Wovon die Amerikaner übrigens ganz und gar nicht begeistert sind. Der US-Admiral James G. Foggo erklärte, die amerikanischen Schiffe seien bereit, einen russischen Angriff abzuwehren, wollten jedoch keinen Konflikt. Angst verbirgt sich hinter dieser Floskel sicherlich nicht, aber Beunruhigung schon, wie der Experte Leonkow erklärt: „Den Amerikanern missfällt es, dass noch jemand Marschflugkörper hat, die ihren Tomahawks nicht unterlegen sind. Die Kalibr-Raketen sind eine große Gefahr für ihre ‚Ticonderogas‘ und ‚Arleigh Burkes‘.“

Dass die russischen Kampfschiffe im Mittelmeer ein Hindernis für die Amerikaner sind, hat sich beim Syrien-Angriff der US-Navy Mitte April gezeigt. Um aus dem Einsatzradius der Kalibr-Raketen rauszugehen, mussten die amerikanischen Schiffe weit im Süden des Mittelmeeres in Stellung gehen. Die Anflugzeit ihrer Tomahawks erhöhte sich dadurch erheblich, sodass die syrische Flugabwehr den Angriff rechtzeitig erkennen und effektiv abwehren konnte.

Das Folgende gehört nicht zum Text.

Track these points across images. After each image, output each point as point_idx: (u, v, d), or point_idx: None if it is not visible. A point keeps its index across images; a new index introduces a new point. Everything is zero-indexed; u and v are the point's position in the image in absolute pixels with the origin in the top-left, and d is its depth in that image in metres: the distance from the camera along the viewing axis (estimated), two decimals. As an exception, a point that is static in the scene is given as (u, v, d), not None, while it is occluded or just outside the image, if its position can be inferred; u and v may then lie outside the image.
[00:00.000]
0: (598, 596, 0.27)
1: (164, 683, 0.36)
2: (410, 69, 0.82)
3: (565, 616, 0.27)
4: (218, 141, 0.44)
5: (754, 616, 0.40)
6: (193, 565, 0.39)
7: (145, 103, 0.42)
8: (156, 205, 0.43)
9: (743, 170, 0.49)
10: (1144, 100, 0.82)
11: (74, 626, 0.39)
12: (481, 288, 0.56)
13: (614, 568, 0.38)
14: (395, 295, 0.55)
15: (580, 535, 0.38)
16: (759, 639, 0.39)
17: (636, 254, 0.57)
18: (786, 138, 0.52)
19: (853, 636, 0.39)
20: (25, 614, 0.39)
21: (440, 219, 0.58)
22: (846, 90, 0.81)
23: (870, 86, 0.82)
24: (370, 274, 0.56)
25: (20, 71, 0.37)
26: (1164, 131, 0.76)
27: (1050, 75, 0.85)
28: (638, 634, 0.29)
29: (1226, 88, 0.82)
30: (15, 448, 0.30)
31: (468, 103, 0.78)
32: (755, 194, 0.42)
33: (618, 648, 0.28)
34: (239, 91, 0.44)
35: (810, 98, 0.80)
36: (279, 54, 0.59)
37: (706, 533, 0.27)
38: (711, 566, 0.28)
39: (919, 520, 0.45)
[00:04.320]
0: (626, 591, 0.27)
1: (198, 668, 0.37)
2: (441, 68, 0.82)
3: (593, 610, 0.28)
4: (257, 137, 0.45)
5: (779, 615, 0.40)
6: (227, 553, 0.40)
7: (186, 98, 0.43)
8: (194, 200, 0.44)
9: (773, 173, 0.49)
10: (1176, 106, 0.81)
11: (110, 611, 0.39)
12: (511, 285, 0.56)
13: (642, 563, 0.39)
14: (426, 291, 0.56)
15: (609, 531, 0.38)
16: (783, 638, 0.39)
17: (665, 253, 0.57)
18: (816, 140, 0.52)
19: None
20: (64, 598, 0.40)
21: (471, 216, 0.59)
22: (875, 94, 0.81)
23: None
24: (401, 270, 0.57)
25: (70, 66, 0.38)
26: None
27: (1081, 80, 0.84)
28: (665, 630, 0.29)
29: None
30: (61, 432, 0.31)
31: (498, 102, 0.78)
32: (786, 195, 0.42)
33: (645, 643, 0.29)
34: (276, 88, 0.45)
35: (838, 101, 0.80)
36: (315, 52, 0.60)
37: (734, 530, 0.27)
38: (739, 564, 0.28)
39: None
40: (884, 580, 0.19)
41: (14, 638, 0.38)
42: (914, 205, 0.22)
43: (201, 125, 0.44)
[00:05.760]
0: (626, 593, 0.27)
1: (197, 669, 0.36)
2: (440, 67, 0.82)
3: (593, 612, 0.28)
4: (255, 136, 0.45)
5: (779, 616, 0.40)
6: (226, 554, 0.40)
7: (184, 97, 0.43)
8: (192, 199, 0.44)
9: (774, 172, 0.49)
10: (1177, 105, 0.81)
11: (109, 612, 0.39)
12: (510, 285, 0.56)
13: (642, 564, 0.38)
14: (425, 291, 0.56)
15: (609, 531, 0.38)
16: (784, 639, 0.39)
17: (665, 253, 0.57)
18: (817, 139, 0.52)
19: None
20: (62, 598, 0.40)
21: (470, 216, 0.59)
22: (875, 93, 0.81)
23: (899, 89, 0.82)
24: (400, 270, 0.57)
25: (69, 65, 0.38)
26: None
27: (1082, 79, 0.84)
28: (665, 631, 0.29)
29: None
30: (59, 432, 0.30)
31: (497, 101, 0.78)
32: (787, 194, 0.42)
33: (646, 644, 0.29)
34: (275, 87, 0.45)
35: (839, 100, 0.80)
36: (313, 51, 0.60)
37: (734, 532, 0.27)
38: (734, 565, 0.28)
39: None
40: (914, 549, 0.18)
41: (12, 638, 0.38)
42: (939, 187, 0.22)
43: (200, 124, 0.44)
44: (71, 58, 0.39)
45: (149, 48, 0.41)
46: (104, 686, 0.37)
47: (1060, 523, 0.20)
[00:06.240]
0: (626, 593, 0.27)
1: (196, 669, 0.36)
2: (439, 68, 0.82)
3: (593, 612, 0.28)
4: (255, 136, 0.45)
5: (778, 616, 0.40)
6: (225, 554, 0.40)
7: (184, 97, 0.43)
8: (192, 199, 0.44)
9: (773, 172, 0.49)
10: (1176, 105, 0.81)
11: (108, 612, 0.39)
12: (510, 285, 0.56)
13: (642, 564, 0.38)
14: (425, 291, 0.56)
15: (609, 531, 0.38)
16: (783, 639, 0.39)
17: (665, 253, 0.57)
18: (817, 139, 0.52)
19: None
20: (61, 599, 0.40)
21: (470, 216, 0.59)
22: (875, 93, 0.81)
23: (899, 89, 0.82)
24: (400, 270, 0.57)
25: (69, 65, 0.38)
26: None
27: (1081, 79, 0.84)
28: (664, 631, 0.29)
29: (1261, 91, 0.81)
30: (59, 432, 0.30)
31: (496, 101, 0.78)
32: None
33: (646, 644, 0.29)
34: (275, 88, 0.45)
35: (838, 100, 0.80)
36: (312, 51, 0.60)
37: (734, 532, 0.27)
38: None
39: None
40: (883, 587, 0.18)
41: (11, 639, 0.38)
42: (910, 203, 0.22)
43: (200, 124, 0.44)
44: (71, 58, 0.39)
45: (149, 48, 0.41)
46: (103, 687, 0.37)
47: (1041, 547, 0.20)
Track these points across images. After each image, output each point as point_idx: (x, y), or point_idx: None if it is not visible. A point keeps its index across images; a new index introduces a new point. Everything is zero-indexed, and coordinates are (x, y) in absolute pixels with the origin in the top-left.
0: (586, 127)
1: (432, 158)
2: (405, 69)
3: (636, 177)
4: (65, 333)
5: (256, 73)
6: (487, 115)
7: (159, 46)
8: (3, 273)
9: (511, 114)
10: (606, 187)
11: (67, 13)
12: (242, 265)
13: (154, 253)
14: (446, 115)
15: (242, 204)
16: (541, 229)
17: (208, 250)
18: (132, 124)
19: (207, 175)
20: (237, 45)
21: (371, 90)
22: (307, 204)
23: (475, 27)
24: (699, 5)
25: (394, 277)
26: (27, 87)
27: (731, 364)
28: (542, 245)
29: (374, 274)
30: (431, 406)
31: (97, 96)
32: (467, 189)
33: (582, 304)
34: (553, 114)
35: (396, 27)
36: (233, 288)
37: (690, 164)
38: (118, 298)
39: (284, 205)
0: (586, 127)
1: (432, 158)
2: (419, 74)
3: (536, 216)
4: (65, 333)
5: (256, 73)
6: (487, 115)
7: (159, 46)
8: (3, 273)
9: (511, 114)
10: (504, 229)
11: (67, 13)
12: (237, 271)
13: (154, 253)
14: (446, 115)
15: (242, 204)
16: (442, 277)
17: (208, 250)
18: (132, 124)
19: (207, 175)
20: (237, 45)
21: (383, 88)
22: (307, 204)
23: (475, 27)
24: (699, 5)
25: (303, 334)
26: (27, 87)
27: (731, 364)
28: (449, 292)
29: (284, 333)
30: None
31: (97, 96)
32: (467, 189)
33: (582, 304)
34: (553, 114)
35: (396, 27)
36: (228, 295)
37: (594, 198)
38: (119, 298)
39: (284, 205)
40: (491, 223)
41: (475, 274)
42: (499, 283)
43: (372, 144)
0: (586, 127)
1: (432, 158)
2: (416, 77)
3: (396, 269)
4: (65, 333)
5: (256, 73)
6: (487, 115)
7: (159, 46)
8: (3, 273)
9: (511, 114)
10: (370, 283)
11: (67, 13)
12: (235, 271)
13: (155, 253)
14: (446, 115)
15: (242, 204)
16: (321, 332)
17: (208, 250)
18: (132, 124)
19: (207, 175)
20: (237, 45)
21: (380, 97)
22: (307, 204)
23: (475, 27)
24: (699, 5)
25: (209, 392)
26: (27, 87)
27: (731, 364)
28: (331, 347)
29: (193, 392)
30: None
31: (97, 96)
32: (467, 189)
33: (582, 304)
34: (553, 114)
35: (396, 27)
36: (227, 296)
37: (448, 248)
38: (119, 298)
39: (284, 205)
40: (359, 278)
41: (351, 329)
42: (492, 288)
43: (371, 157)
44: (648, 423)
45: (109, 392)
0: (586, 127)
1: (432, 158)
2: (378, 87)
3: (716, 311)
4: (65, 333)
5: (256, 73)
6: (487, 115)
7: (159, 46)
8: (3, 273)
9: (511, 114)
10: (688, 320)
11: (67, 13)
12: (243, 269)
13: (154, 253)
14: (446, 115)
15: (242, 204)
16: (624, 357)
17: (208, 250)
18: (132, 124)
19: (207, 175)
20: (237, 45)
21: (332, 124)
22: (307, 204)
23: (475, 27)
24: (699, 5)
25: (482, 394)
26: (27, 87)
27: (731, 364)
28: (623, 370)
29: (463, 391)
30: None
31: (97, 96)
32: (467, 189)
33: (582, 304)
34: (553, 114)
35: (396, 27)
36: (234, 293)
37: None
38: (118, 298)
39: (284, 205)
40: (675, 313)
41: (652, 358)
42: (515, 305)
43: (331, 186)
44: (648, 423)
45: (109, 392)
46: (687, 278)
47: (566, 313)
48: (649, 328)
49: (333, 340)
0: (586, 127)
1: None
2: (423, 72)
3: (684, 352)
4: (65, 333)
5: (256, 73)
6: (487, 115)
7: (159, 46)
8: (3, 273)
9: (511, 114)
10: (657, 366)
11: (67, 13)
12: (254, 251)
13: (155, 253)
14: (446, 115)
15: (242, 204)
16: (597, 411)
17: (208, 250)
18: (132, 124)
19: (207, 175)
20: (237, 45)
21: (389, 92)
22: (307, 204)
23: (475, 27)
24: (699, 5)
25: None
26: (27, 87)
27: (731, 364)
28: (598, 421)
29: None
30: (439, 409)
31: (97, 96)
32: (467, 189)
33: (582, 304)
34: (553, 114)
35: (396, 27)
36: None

Wie viele und welche Kampfschiffe konkret den russischen Verband verstärken werden, lässt sich noch nicht sagen. Davon aber, dass es mehrere Korvetten sein werden, ist auszugehen, weil dieser Schiffstyp als Träger für die Kalibr-Raketen bestimmt ist. Jedem einzelnen davon wird dann ein spezielles Aufgabenspektrum zugewiesen. Und natürlich ist die Dauerpatrouille russischer Schiffe fernab der Heimküste ein hervorragendes Einsatztraining für die Besatzungen. Schließlich ist die Zeit noch gar nicht so lange her, als die russische Flotte gar keine Dauereinsätze auf hoher See gefahren hat.